Posted: Fri Oct 24, 2014 7:41 am
by MasterworkStone
Taem wrote:Any reason you are choosing to take an intellectual discussion and turn it into a pissing match?
The fact that you ignored the rest of my post and focused on that small part throws your entire post out the window.

Re: Balance Changes

Posted: Fri Oct 24, 2014 8:15 am
by Hucast
MasterworkStone wrote:
Taem wrote:Any reason you are choosing to take an intellectual discussion and turn it into a pissing match?
The fact that you ignored the rest of my post and focused on that small part throws your entire post out the window.
No, I agree with him. You're just being a sarcastic and vindictive asshat.

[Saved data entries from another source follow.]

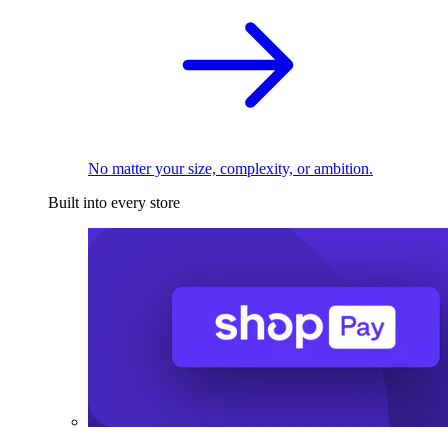
No matter your size, complexity, or ambition.
Built into every store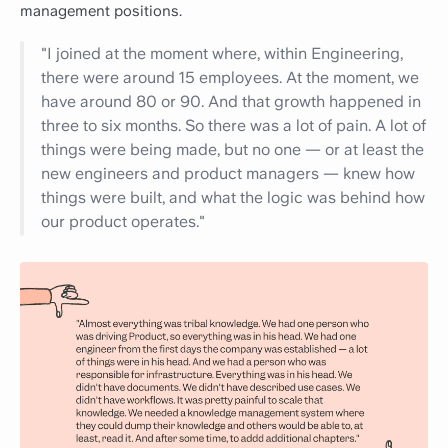
management positions.
"I joined at the moment where, within Engineering,
there were around 15 employees. At the moment, we
have around 80 or 90. And that growth happened in
three to six months. So there was a lot of pain. A lot of
things were being made, but no one — or at least the
new engineers and product managers — knew how
things were built, and what the logic was behind how
our product operates."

I also like the part where you proved you have the reading comprehension of an elementary school student when you started talking about weapon skills to combat his point about CHARGE ITEMS.

Re: Balance Changes

Posted: Fri Oct 24, 2014 4:23 pm
by notreally
My suggestion for balanced guns.

- More power.
- Slower attack speed to compensate for said power.
- Armor penetration.
- Range penalty, far away targets are harder to hit.


It is also really silly that cannonballs dissapear, I can understand it for pellets/bullets since they deform on impact.
Perhaps give them a certain number of uses before they "break"? Or better yet, make them function like arrows and other projectiles so you can recover them, but make them really really rare.